I have since seen this behavior more and more and I actually spent more time understanding what was going on.

It turns out that my assumption was wrong (see the older article) and the explanation is actually simpler:

When a default value is set to a parameter, it is actually replaced at compile time where the calls don’t set the parameters.

So now the IL looks like you wrote the code by setting the default values where you call the empty construcors/methods.

We will take the following example:

class Foo
{
    private readonly int _bar;

    public Foo(int bar = 22)
    {
        _bar = bar;
    }
}

Fairly straight forward example.

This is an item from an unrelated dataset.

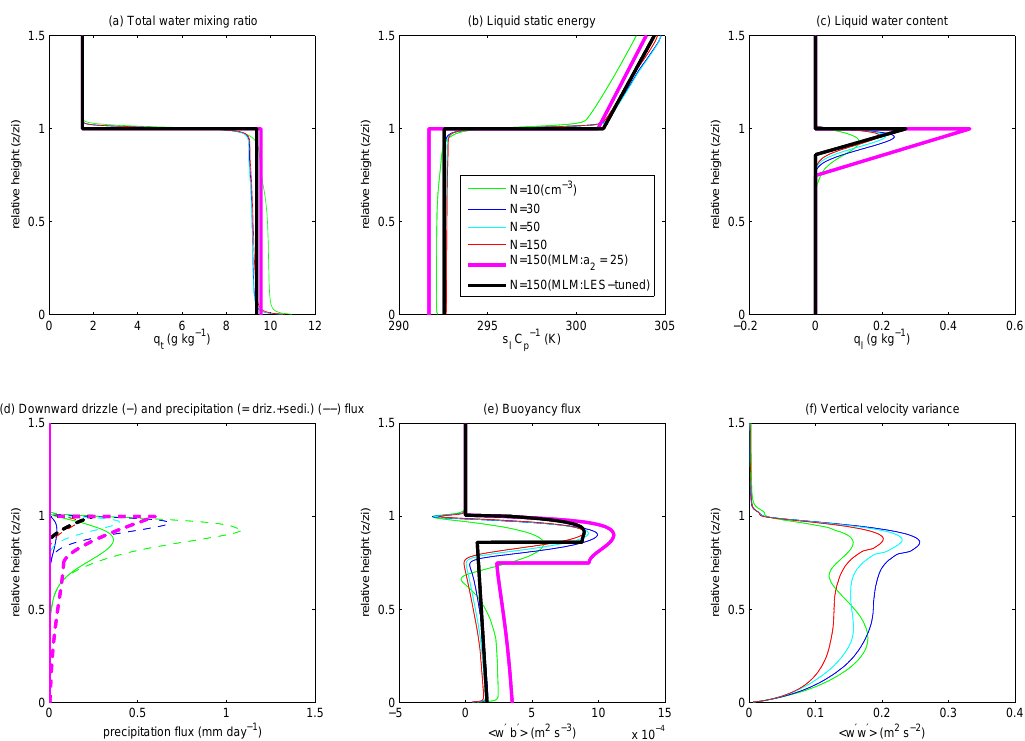
Fig. 2. LES profiles for N =10, 30, 50 and 150cm − 3 , averaged from 2–2.25 days and plotted against an inversion-normalized vertical coordinate: (a) q t , (b) s l , (c) liquid water content, (d) downward drizzle and precipitation (=drizzle + sedimentation) fluxes, (e) buoyancy flux, (f) vertical velocity variance. In (a)–(e) the thick curves show MLM results for N =150cm − 3 with the standard and LES-tuned entrainment closure for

Let’s look at the IL for the constructor:

.method public hidebysig specialname rtspecialname 
        instance void  .ctor([opt] int32 bar) cil managed
{
  .param [1] = int32(0x00000016)
  // Code size       16 (0x10)
  .maxstack  8
  IL_0000:  ldarg.0
  IL_0001:  call       instance void [System.Runtime]System.Object::.ctor()
  IL_0006:  nop
  IL_0007:  nop
  IL_0008:  ldarg.0
  IL_0009:  ldarg.1
  IL_000a:  stfld      int32 sandbox_console.Foo::_bar
  IL_000f:  ret
} // end of method Foo::.ctor

What’s going on here? Well, the CLR is given a hint that the parameter bar is optionnal with [opt]. And the default value is given on the following line: .param [1] = int32(0x00000016) (0x00000016 is 22 in base 10)

As we can see, the compiler does not create a new parameterless constructor calling the other one with the default value.

The reason was explained by Eric Lippert over here (the 4 posts are definitely worth a read): https://blogs.msdn.microsoft.com/ericlippert/2011/05/16/optional-argument-corner-cases-part-three/

I already mentionned how it was kind of annoying with AutoMapper (in the previous article) and I actually have a case that I run into more often that is equally annoying.

Let’s say you have a class like this:

class ItemFactory<T> where T : new()
{
    public T GetNewItem()
    {
        return new T();
    }
}

The IL for the GetNewItem method will look like this:

.method public hidebysig instance !T  GetNewItem() cil managed
{
  // Code size       11 (0xb)
  .maxstack  1
  .locals init (!T V_0)
  IL_0000:  nop
  IL_0001:  call       !!0 [System.Runtime]System.Activator::CreateInstance<!T>()
  IL_0006:  stloc.0
  IL_0007:  br.s       IL_0009
  IL_0009:  ldloc.0
  IL_000a:  ret
} // end of method ItemFactory`1::GetNewItem

As you can see, the compiler is also using the Activator.CreateInstance<T>() (because new T() wouldn’t be correct) in this case so the parameterless constructor is required. (it wouldn’t let you compile if it wasn’t the case anyway since the constraint new() forces you to have a parameterless public constructor).

I’ll write the next few articles about features I wish C# was handling differently.